Football coaches use creative ways and plays to expand their teams
Aug 20, 2019 12:18PM
By Greg James
The number of high school football players has decreased steadily recently; recruiting, multiple sporting opportunities and cost are contributing factors. (Photo courtesy of West Jordan football)
By Greg James | [email protected]
The problems facing high school football do not seem to be going away, according to new data released by the National Federation of State High School Associations. Neither is the downward trend in participation.
“Where are my lineman?” Kearns High School’s line coach Shawn Teo asked. “We don’t have the same number of kids playing football as we have had.”
In the past decade, according to NFHS data, football participation has dropped by nearly 6%. Many local coaches have experienced that trend.
“We have had a handful of seniors come back for this season. I think our numbers are settling,” Hunter head coach Tarell Richards said. “We have tried to keep everyone involved year-round. They will want to stay if they build friendships with coaches and other players. Football is dying; our west side schools are battling the same things.”
Transfers to other schools is one thing that has affected schools in the past.
“We had kids in the past leave for football season and then transfer back for the spring so they can graduate with their friends,” Richards said.
This is a problem many schools experience.
“I want to develop only the talent here in Riverton and only those kids,” Riverton High head coach Jody Morgan said. “I don’t want other teams to steal my kids.”
The Silverwolves coaches count 12 players that have left their program to attend other schools.
“We have had other varsity coaches approach my athletes,” Morgan said. “I feel like some coaches treat it like the ‘Pirates of the Caribbean’; they think these are guidelines and not rules. The UHSAA needs to stop going after individual kids and go after the programs that are doing it.”

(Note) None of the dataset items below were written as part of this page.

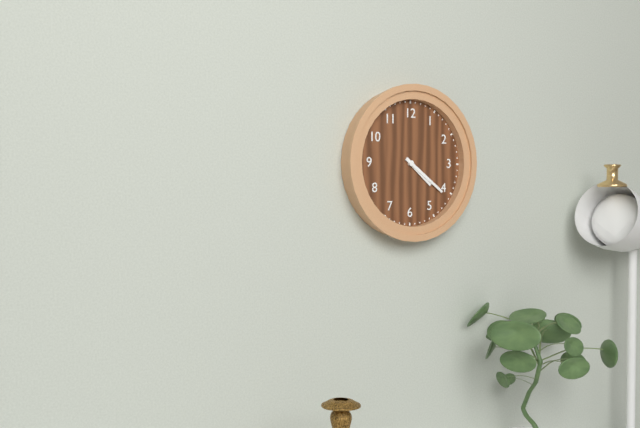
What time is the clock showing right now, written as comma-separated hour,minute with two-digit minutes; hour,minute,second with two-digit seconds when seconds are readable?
4,21
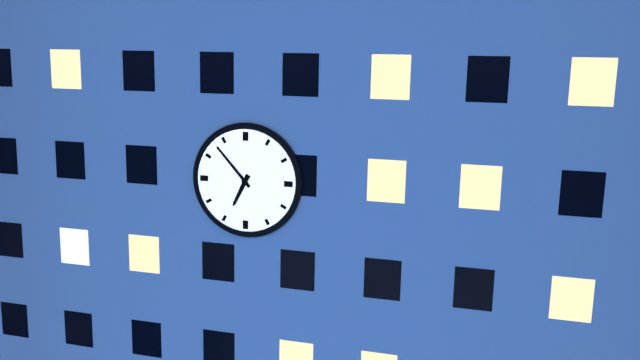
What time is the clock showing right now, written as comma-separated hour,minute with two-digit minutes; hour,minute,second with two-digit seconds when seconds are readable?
6,53
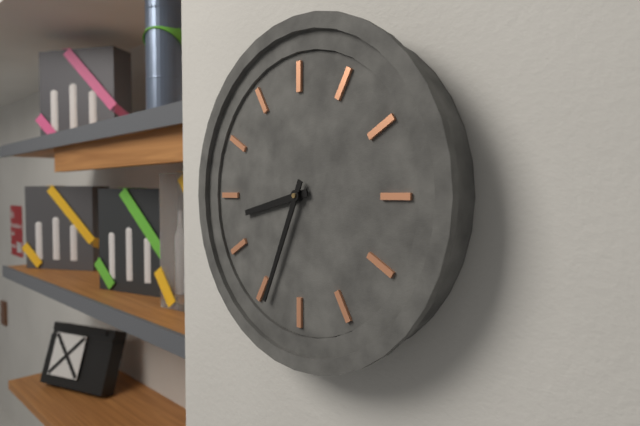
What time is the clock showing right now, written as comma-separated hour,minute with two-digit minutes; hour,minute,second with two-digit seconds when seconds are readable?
8,34
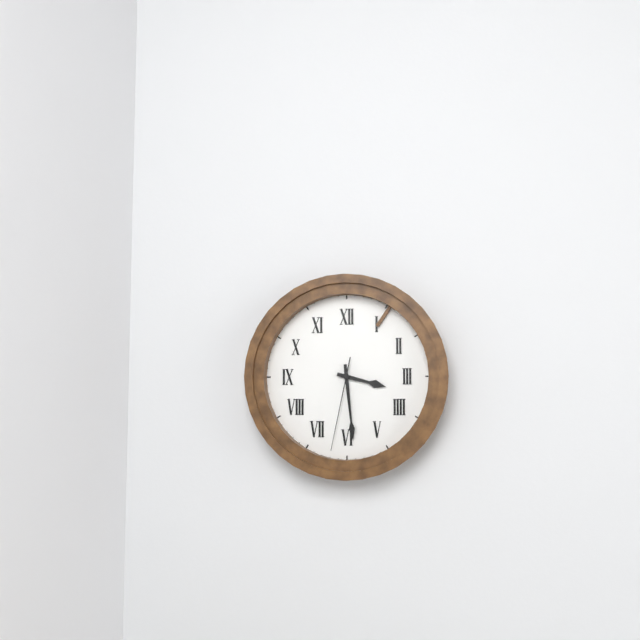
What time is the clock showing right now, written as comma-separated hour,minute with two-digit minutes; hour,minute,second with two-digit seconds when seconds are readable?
3,29,32
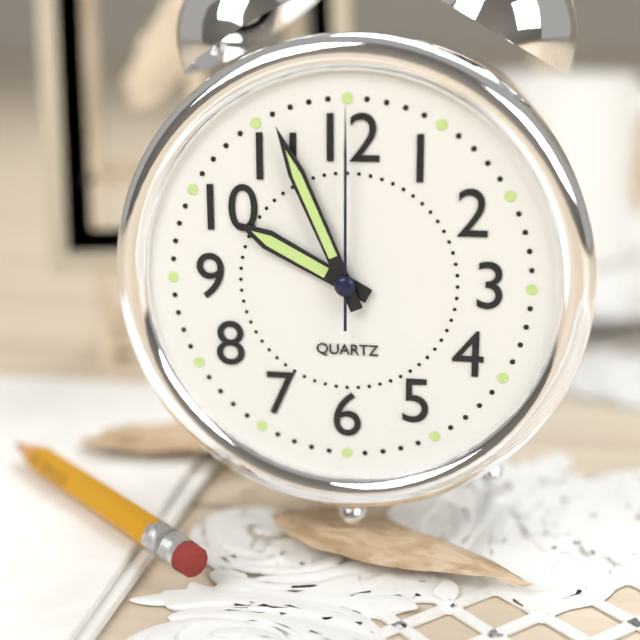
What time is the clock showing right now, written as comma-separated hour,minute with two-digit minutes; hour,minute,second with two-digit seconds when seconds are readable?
9,56,00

Cost, single-sport specialization and injuries are other concerns players and parents have with football. Some coaches believe it is important to creatively find opportunities for kids to play.
Hunter High has tried to hire coaches that know the community or have been part of the Wolverines’ football team in the past.
“We have coaches that believe in the community,” Richards said. “They are born and raised here. That builds trust with parents and players.”
The coaches have also changed practice plans to prevent injury by training in helmets only one day a week. They also try to find more chances for the kids to play.
“The kids that don’t play on Friday night always play on Thursday in the sub-varsity game,” Richards said.” We can’t play them two days in a row. It is not responsible because of the injury possibility.”
Preparing the players mentally and physically is an important part of keeping kids on the field.
“Kids nowadays have ADD (attention deficit disorder); they want to do what has success,” Richards said. “Whether that is another team, another sport or school program. We have to be creative.”
Riverton High players are becoming more involved in the youth programs.
“We attend little league games,” Morgan said. “We host a youth camp and are constantly trying to build a good relationship. We sell to the parents that we want to build good football players and great young men. Football is hard, and we try to relate it to everyday life.”
Richards pointed out he thinks the UHSAA is trying to help. They have recently realigned regions encouraging more rivalries.
“I think the new regions are good because we are now playing kids that have the same demographics,” he said. “I think the UHSAA has got it right with realignment. It makes it exciting.”